Complex compounds are made up of a central metal ion with one or more ligands. Complex compounds continue to be developed in the field of medicine. Cis-platin, a complex compound used as the first anticancer drug, experienced rapid development in the 1960s. However, platinum-based complexes cause side effects at certain doses and provide drug resistance during the therapeutic process. It triggered the development and discovery of new non-platinum based complex compounds. One of the transition metals used in the synthesis of anticancer complex compounds is Cu (II). Cu(II) is an essential element and plays an important role in the human body as a constituent of redox enzymes and hemocyanin. Therefore, Cu(II) metal is expected to have good anticancer activity capabilities. Previous research has shown the effectiveness of imidazole-based complex compounds and their derivatives in countering and showing cytotoxic effects on cancer cells. Nitrogen atoms, as donor electron pairs, can form complex compounds with metals. The effectiveness of these compounds in fighting cancer is related to their interaction with DNA. Other nitrogen atoms contained in complex compounds can interact non-covalently. The positive charge of metals can be involved in electrostatic interactions with the negative charge of the sugar-phosphate group on DNA. For this reason, complex compounds of Cu (II) metal ions made with 2,4,5-triphenyl-1H-imidazole ligands in this study were tested for anticancer activity by MTT method in vitro against breast cancer cells (T74D cells) and cervix cancer cells (HeLa cells).

GIVEN RECORDS:
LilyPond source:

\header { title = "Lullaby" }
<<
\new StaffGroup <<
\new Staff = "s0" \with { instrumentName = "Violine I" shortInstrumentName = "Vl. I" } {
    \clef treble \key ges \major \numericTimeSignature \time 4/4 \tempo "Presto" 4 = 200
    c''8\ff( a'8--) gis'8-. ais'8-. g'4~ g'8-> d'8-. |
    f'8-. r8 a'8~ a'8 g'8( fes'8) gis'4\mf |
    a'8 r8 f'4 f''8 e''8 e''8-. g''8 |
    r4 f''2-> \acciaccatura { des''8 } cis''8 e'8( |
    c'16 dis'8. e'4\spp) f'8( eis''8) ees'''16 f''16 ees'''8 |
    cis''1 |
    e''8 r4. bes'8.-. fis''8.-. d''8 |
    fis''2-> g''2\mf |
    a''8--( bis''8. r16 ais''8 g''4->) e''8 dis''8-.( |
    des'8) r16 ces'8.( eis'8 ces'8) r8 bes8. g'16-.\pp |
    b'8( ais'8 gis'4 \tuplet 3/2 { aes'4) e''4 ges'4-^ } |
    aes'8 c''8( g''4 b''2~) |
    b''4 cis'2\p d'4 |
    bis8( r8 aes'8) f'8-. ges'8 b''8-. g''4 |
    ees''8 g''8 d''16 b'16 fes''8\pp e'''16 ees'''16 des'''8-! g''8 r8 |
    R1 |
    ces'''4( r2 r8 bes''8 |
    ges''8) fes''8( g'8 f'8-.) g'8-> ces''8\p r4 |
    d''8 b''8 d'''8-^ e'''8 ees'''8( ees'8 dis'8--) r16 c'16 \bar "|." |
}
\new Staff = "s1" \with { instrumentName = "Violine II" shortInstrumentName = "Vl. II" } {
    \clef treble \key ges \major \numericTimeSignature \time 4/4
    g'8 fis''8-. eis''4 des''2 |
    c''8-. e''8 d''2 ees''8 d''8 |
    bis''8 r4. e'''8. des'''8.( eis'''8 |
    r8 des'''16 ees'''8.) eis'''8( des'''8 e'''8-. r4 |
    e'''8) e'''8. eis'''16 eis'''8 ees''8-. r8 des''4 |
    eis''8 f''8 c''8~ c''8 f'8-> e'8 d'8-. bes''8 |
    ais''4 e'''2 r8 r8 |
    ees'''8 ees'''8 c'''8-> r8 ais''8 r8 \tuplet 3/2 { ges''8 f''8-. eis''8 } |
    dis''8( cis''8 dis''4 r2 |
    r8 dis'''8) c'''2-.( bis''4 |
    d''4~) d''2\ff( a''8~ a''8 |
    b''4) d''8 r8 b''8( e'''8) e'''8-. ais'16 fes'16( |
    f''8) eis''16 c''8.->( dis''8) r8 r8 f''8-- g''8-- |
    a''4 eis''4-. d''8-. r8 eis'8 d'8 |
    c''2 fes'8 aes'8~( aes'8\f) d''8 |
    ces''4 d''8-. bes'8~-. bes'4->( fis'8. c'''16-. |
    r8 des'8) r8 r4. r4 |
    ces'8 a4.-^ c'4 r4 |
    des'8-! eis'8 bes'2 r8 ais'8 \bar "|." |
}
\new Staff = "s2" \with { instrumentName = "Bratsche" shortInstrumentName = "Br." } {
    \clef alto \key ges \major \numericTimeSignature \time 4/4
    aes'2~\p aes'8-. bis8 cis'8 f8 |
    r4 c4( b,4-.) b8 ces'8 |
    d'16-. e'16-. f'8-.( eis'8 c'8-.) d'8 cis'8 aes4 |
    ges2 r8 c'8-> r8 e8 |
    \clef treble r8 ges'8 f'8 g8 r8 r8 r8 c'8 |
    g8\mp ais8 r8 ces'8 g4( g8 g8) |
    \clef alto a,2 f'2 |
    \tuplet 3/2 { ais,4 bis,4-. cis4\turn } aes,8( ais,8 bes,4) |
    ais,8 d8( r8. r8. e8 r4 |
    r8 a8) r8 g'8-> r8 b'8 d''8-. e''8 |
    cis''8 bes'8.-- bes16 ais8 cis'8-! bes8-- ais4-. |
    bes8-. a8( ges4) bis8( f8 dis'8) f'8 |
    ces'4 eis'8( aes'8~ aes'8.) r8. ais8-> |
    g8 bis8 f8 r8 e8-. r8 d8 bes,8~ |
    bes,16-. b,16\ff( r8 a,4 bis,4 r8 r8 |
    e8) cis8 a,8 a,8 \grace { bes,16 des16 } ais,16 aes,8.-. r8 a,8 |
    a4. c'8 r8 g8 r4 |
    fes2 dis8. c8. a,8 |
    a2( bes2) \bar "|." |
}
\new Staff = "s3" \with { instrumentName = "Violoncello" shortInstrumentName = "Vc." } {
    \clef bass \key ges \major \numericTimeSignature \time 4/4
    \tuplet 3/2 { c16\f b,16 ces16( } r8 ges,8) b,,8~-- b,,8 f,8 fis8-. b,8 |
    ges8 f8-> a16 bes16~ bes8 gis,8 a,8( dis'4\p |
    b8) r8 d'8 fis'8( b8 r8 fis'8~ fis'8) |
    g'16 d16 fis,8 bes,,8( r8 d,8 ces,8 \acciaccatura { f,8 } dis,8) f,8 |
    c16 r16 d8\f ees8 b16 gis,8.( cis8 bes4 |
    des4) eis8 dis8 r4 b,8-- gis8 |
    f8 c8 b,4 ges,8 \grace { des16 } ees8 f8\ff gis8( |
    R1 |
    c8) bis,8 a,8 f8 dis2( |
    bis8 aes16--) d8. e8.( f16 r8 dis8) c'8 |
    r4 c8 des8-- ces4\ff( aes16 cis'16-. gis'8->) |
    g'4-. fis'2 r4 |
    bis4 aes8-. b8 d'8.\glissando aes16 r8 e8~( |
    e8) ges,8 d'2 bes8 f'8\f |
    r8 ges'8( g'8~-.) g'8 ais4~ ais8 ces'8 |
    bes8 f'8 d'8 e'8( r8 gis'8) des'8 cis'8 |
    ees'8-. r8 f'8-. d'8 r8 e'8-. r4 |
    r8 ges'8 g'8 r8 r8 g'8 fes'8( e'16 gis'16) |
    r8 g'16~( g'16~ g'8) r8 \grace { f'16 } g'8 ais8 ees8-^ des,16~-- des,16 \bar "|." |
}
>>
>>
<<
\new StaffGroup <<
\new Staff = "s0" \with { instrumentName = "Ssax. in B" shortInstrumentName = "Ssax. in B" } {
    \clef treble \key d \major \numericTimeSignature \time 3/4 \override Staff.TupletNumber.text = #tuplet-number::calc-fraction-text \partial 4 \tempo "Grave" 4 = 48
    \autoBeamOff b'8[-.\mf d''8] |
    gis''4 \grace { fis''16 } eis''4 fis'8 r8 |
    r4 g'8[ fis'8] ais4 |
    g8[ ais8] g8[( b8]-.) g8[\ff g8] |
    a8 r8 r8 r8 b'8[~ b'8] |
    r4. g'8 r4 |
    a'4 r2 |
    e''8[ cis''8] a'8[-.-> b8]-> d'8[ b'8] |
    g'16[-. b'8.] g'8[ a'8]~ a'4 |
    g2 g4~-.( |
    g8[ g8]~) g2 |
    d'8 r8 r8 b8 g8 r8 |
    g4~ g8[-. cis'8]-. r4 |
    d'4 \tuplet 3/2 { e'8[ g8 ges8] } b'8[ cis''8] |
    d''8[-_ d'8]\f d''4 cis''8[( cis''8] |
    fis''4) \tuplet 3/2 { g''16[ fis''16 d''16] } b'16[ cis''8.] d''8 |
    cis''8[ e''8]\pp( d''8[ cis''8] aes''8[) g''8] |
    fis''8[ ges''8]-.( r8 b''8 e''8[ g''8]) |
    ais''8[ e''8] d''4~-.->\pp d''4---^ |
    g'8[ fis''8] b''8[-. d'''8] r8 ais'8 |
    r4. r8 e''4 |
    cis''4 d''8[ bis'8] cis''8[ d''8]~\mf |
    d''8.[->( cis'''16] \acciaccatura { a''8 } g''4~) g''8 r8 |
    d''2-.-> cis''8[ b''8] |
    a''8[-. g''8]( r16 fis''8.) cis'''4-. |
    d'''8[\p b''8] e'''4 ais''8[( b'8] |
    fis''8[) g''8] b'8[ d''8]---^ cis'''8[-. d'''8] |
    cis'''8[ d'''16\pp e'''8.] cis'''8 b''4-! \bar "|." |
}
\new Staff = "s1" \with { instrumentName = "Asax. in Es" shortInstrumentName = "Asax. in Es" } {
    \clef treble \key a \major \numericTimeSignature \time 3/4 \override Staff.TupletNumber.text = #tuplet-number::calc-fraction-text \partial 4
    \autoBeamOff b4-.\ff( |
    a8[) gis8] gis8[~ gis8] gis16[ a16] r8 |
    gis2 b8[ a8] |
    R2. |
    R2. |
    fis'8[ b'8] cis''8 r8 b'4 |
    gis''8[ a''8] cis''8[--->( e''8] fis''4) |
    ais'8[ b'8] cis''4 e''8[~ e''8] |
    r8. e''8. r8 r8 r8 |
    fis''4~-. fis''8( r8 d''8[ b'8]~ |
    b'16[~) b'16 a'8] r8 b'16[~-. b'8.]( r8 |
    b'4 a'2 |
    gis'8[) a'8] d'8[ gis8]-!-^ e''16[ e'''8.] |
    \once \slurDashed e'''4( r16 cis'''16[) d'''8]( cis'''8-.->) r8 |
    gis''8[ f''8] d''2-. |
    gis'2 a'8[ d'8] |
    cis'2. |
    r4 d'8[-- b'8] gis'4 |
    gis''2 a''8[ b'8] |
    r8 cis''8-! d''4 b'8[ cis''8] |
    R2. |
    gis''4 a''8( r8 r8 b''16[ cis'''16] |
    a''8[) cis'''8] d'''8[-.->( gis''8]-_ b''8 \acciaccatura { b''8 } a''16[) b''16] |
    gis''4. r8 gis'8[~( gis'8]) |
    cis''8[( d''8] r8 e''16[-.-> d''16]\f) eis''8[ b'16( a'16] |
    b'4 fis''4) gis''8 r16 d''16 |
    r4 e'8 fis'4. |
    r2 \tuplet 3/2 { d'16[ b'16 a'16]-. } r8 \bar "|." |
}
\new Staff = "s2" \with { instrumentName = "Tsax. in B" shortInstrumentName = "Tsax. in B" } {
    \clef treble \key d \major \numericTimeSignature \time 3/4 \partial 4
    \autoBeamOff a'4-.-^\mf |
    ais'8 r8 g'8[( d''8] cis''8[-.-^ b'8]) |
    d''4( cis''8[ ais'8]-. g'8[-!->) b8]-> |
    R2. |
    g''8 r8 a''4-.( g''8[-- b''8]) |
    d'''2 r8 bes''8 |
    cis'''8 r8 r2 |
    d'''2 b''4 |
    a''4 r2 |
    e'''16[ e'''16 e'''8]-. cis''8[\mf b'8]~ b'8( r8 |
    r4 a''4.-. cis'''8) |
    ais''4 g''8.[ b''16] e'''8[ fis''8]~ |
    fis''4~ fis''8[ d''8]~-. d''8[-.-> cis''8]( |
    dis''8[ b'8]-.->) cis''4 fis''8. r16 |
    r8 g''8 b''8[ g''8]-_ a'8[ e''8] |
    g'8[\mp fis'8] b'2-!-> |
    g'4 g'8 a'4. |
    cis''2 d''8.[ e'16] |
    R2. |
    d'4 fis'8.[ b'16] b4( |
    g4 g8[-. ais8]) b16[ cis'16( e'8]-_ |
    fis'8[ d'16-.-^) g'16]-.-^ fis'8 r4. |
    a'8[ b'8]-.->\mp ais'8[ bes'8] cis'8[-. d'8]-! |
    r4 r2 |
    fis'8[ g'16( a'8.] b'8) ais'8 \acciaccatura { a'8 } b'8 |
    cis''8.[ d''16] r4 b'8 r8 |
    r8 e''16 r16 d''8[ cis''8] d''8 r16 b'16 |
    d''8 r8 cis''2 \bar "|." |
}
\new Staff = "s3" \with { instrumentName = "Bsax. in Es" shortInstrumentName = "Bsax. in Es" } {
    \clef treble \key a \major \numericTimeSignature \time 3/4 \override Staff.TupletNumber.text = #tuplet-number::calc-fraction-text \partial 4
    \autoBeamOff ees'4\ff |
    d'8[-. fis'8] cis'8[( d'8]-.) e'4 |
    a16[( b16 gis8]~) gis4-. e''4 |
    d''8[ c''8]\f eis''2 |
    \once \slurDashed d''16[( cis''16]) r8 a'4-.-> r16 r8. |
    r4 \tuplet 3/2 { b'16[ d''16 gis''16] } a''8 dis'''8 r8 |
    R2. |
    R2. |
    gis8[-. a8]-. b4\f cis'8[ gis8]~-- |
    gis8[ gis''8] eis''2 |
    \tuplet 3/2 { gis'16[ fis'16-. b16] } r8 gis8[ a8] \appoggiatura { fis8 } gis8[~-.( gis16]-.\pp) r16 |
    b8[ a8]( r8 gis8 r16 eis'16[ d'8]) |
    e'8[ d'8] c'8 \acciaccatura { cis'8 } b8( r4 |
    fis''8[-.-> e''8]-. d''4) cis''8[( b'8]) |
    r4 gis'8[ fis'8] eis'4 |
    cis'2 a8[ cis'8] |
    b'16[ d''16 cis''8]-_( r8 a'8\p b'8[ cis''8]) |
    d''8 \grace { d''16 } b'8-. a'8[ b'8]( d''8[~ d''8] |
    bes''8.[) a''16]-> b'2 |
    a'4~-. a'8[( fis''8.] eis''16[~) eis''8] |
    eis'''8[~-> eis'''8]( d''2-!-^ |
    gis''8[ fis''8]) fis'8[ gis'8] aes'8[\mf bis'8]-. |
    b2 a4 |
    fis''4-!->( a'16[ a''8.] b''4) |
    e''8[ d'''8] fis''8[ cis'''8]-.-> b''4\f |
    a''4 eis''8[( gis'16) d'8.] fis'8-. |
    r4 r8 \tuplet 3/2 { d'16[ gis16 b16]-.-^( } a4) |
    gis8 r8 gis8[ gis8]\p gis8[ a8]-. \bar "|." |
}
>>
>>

WHAT THE TASK REQUIRES: Please continue the text above on the anticancer Cu(II) complex with 2,4,5-triphenyl-1H-imidazole, not the listing, starting after its last sentence.

RESULT OF THE TASK:
In this research, the complex compound which has been obtained is in the form of a solid needle and contains 72.127% of complex Cu (II) -2.4,5-triphenyl-1 H- imidazole. The maximum wavelengths of the 2,4,5-triphenyl-1 H -imidazole ligand and the complex Cu (II) -2,4,5-triphenyl-1 H -imidazole are 243 nm and 529 nm, respectively. The increase in maximum wavelength changes is caused by the electron transition d-d which results in the transfer of charge from the metal to the ligand. These data support previous research which showed that the maximum wavelength of the complex Cu (II) -arylazoimidazole shifted toward a larger wave compared to the 2,4,5-triphenyl-1 H -imidazole ligand.
The new peak in FTIR spectroscopy appears at wave number 422.38 cm -1 . In accordance with previous studies which showed the peak bond of metal and ligand (Cu-N) appeared at wave 453 cm -1 , whereas in H 2 O ligand appeared at 534.25 cm-1 indicating the presence of Cu-O vibrations. Thermogravimetric analysis of Cu (II) -2,4,5-triphenyl-1 H -imidazole was carried out at 25-600 ° C with a complex sample weight of 6.3670 mg. At TGA there was a decomposition stage. Weight reduction of 86.8791% occurred at 255.33-355.83 ° C indicating complex decomposition consisting of 2 2,4,4-triphenyl-1 H -imidazole ligand molecules, 2 H 2 O molecules and 1 Cl 2 molecules. This is consistent with the theory in which the 86.8791% weight reduction is a decomposition (C 21 H 16 N 2 ) 2 (H 2 O) 2 Cl 2 ). A residual of 13,1209% is predicted as Cu, as mentioned in a study which showed that CuO is the final residue of the complex [Cu (6-hydroxyphicholine) 2 (3-picolinate) 2 ] .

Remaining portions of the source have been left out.